Ellen Blogs Research: August 2013

My mum has appeared on this blog before. But not, until now, as the hero of a post. She works in the fundraising department of a reasonably large charitable organisation in the medium-sized town where I grew up. Earlier this year, she emailed and asked me whether I had access to a certain publisher’s online website, as she couldn't get hold of an article she wanted to read.

My first reaction was pleasure that my repeated explanations of what I do for a living have actually sunk in. Then, snapping into web-native daughter mode, I rolled my eyes and clicked on the link she sent me, ready to tell her that she would probably have to pay to get at the article. As it turned out, the piece was published way back in 1998 by an author based at an organisation which does research, but isn’t a university. When I requested the PDF, I was taken to a page offering a range of options for access, all of which required an institutional login. No pay-per-view option at all.

So, I took to Twitter. What should she do? Several suggestions came back. How about DeepDyve? Good idea: I had a look. The journal’s not on there. What about walk-in access at the nearest university? Well, discounting the fact that it’s a good half-hour journey to get there plus the time she’d have to spend registering and finding the hard copy of the article, it wouldn't do much good; their holdings of the journal start in 1999. Email the author, said someone else. Maybe – we didn’t try. But a Google search reveals that he’s now left the organisation he was affiliated with and moved to the US. I wonder how easily he'll be able to find that PDF from 1998 – probably three or four computers ago? Of course there’s no repository at his old organisation – it’s not a university.

I had some ideas of my own. Mum’s charity is very loosely connected to the NHS. Perhaps that’s a way in? But – unsurprisingly – the NHS library services don't subscribe to niche journals on fundraising. This is probably good news for the taxpayer, but not for my mother. BL Document Supply? The journal’s not there.

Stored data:
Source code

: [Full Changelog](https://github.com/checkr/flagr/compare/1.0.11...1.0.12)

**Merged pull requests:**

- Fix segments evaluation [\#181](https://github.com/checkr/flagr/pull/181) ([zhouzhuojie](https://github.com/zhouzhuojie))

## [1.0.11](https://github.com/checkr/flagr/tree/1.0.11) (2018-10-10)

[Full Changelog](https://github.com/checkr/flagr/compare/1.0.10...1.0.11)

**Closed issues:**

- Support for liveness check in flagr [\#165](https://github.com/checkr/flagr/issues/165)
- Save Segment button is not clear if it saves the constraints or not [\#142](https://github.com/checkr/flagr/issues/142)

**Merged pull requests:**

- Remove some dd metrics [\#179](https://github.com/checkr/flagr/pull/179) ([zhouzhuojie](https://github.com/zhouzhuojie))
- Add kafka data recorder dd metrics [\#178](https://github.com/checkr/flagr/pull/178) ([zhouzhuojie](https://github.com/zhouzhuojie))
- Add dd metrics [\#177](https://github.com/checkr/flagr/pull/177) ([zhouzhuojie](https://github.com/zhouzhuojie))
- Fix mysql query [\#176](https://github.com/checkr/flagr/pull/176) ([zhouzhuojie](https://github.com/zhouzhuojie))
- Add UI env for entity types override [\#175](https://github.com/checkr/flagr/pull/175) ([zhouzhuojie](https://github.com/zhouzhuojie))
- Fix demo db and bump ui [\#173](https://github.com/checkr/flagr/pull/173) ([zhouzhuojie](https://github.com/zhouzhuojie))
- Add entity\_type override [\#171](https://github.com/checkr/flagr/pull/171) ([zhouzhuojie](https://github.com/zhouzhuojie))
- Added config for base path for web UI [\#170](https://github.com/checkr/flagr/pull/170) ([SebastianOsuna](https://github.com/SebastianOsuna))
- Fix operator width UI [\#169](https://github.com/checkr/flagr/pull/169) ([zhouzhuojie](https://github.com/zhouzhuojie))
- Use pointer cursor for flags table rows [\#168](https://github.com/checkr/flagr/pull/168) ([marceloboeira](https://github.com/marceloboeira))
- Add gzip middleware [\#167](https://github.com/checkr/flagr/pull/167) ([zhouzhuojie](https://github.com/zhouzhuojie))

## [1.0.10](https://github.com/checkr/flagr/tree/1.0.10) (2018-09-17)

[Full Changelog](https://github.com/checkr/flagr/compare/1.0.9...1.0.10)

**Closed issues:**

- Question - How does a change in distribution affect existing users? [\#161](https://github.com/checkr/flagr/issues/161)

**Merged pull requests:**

...

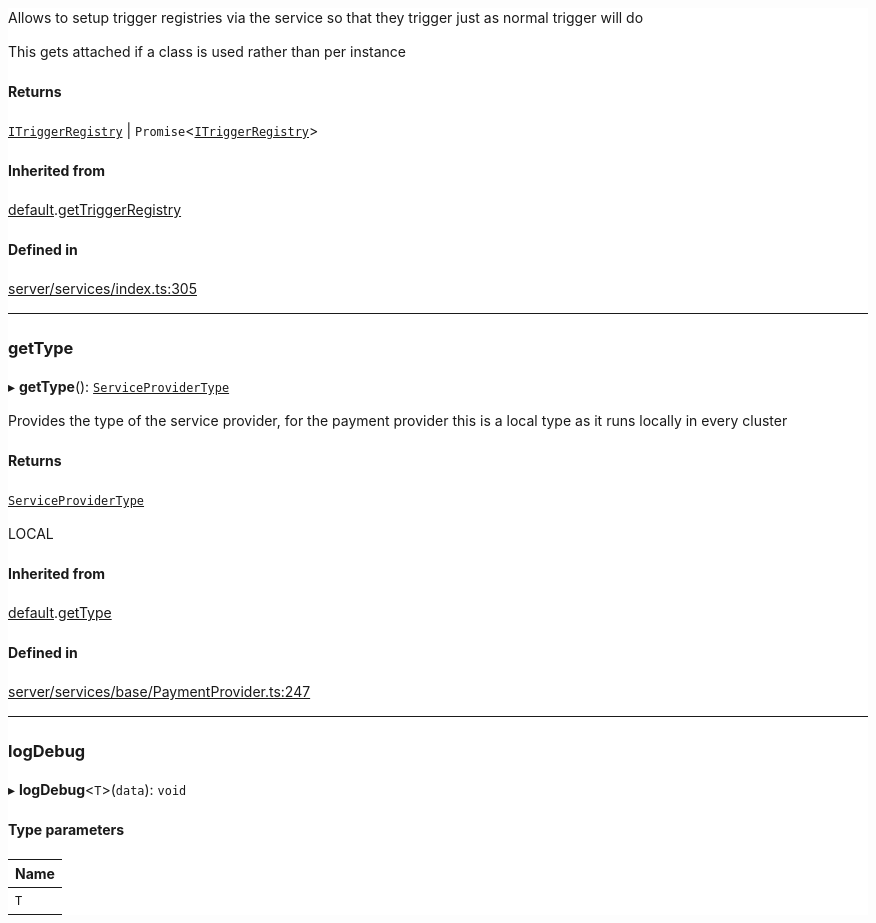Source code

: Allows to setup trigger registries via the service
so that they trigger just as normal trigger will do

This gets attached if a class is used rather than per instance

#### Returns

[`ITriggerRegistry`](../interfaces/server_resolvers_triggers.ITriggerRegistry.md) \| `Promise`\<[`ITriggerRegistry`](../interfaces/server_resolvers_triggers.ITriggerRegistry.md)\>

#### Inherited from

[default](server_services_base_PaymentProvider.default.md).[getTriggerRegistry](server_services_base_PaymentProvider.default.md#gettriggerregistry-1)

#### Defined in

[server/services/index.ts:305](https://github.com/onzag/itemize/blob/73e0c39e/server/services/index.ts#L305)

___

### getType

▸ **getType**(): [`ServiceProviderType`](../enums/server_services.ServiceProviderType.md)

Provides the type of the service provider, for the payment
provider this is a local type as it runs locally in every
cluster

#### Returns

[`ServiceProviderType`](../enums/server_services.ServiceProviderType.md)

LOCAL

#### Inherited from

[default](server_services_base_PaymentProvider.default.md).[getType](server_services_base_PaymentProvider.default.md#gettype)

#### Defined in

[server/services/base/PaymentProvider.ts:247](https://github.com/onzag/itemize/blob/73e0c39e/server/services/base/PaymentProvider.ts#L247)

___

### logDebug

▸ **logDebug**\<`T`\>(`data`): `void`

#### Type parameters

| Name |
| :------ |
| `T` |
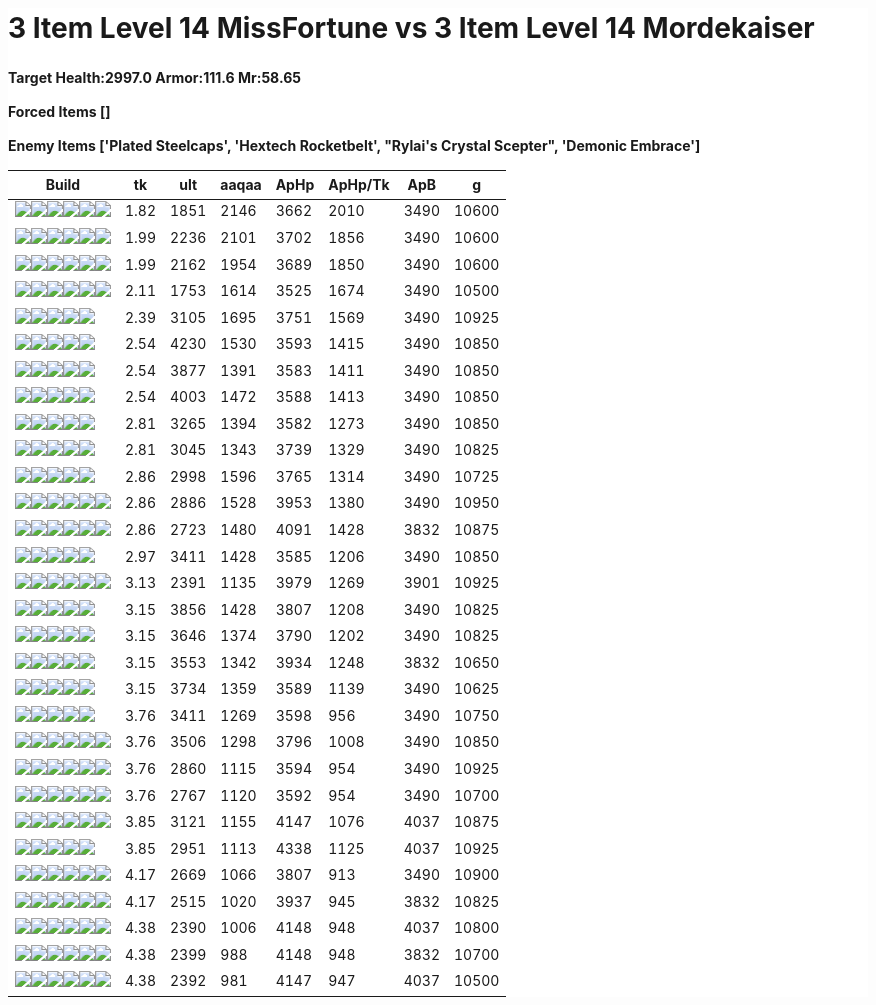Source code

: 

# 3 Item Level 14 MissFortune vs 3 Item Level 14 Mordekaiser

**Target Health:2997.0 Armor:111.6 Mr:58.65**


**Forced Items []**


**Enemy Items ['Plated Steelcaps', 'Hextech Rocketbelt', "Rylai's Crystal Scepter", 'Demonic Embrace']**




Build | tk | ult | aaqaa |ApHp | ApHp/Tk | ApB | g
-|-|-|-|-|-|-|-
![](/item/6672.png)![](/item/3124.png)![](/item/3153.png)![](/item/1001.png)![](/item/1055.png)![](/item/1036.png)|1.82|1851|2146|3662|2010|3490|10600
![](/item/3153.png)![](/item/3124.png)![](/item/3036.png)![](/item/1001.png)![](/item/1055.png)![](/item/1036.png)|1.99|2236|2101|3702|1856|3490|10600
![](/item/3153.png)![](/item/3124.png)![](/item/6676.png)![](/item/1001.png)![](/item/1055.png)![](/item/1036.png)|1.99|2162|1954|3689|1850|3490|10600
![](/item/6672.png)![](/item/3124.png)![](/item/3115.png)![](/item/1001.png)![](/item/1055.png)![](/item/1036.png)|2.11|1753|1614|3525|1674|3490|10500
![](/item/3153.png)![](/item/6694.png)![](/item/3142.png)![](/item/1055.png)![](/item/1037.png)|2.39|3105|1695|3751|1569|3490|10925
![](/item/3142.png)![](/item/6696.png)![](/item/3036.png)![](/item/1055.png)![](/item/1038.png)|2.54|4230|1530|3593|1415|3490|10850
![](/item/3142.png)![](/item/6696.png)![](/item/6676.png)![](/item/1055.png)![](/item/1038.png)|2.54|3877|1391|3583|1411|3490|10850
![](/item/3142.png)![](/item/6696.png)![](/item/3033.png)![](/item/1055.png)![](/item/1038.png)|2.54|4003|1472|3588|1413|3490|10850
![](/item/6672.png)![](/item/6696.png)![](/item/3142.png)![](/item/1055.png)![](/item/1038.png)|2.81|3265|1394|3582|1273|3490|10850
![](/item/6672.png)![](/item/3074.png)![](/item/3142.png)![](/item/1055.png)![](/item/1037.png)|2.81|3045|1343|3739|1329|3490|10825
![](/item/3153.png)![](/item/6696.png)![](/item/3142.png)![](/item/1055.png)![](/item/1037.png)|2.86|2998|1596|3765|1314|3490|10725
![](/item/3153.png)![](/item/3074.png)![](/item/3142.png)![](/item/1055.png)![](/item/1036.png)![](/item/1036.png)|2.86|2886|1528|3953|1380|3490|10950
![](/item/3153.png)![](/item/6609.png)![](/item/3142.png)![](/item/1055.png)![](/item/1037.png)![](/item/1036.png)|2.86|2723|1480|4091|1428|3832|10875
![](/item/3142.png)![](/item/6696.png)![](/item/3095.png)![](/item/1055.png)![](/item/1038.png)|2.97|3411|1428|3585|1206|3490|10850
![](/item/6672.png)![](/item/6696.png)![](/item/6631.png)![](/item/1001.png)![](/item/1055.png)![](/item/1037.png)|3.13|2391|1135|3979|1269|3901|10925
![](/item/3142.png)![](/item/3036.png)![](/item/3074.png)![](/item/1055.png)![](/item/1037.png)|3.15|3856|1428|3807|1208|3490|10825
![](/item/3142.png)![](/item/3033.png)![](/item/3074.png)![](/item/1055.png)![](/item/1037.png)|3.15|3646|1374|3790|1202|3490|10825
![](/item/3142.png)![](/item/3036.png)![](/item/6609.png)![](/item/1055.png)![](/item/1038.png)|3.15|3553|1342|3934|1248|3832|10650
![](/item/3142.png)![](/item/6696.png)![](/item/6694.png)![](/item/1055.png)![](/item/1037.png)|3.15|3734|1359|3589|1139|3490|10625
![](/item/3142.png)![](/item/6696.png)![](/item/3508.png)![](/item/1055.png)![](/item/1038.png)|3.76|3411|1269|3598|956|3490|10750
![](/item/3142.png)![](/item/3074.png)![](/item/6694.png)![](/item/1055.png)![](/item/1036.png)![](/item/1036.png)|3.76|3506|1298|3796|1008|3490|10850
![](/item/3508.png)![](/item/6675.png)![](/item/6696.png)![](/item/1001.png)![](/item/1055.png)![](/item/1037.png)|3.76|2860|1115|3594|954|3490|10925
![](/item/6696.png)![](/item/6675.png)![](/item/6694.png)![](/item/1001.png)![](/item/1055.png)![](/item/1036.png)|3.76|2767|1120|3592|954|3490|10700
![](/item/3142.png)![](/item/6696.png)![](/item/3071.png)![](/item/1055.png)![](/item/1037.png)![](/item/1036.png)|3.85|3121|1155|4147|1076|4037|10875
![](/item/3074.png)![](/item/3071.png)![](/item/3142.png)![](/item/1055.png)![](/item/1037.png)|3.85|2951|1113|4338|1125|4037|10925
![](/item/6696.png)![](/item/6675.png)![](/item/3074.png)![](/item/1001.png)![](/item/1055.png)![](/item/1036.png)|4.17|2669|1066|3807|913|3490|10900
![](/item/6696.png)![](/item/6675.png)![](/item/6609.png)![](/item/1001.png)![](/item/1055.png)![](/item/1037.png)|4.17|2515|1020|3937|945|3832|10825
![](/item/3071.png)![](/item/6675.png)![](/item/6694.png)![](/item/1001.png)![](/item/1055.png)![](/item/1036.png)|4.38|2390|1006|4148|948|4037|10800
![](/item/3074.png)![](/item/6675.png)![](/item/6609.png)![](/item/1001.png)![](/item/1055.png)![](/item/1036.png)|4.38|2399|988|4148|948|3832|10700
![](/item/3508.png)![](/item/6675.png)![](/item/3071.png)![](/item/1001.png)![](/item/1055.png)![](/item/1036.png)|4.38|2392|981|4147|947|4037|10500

### Work order A
List each suggestion that came back on Twitter in the blog post about getting hold of an old journal article.
### Work order B
Write the next part of the blog post about getting hold of an old journal article, starting after its last sentence.
The records are separate from the blog post and don't belong to it.

### Answer box A
- Use DeepDyve.
- Go for walk-in access at the nearest university.
- Email the author.

### Answer box B
This fairly mundane little anecdote is so interesting to me. We know, from previous studies, that the paywall can be a big, big barrier to researchers outside academia who are seeking to get hold of published information. (I should add that ‘Ask your daughter’ was not a survey response option on that particular piece of RIN research.) In this case, though, the real challenge is that there is no straightforward way for my mother to access that journal article legally. She could ask her employer to take out a multi-thousand dollar subscription which includes back issues, but they don’t have a library or librarian to manage the process and have no need for any other content from the journal. The article doesn't appear in a Copac search but she could scour university library websites in case she finds one which holds the 1998 edition of the journal that she wants, travel there, register as a walk-in user and hope that she’s allowed onto the computers to read it. Neither of these options are likely to be approved by her budget-conscious line manager.

I find myself wondering who this situation benefits. Not the publisher – they’re not making any money out of Mum and in fact are denying themselves the opportunity to make a small profit (not a big one – Mum is working for a charity after all). Not the author of the research, who would presumably be happy to know that it is available and being used. Certainly not my mother, and not the institution that she works for.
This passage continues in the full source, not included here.